With respect to the consistency of the five individual Chinese court decisions granting ASIs with the TRIPS Agreement, the European Union had advanced identical claims and arguments as those raised with respect to the ASI policy. The Panel therefore declined to make findings on these claims concerning the five individual decisions, as any findings would be duplicative of the findings on the ASI policy.
With respect to the transparency obligations under the TRIPS Agreement, the Panel found that China had acted inconsistently with the publication obligation in Article 63.1 of the TRIPS Agreement by failing to publish the decision issuing an ASI in Xiaomi v. InterDigital, read together with the reconsideration decision in the same case. The Panel found that China was not prepared to supply information requested by the European Union and had thus acted inconsistently with Article 63.3, first sentence.

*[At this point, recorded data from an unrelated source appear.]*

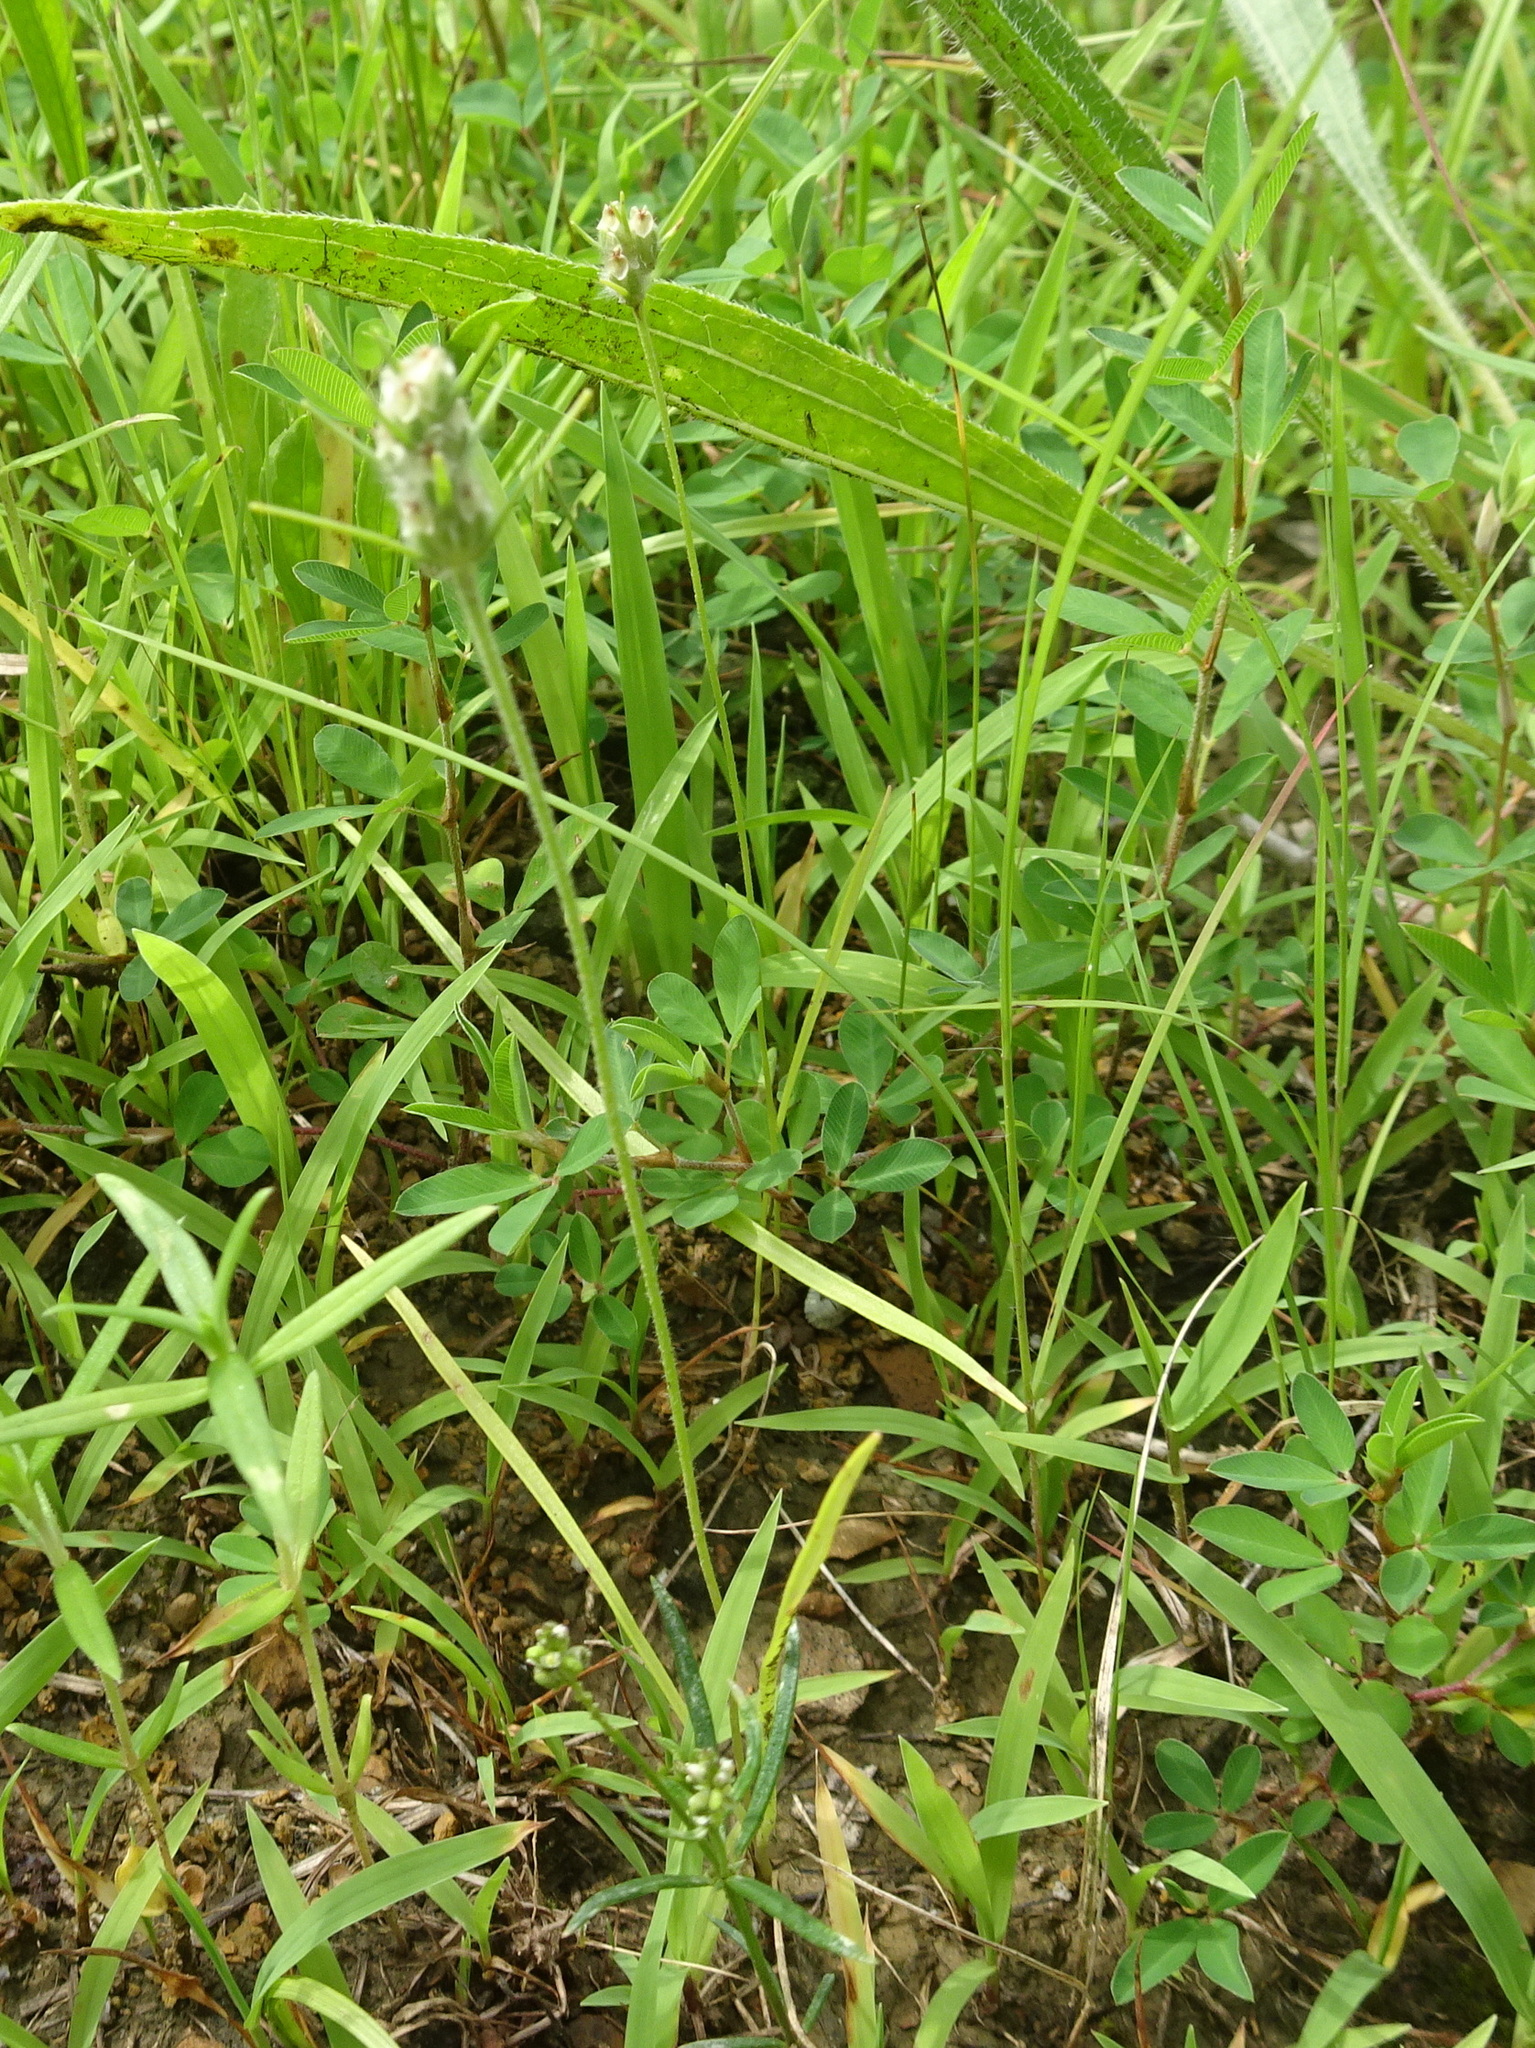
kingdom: Plantae
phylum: Tracheophyta
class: Magnoliopsida
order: Lamiales
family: Plantaginaceae
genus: Plantago
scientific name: Plantago aristata
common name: Bracted plantain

The Panel found that the European Union's claim with respect to the provision of specific judicial decisions under Article 63.3, second sentence was outside its terms of reference.
Finally, with respect to the European Union's claims that the five ASI decisions by Chinese courts were inconsistent with Section 2(A)(2) of China's Accession Protocol, the Panel found that the European Union had not demonstrated that Chinese courts had applied China's laws, regulations, or other measures in a non-uniform, not impartial, or unreasonable manner.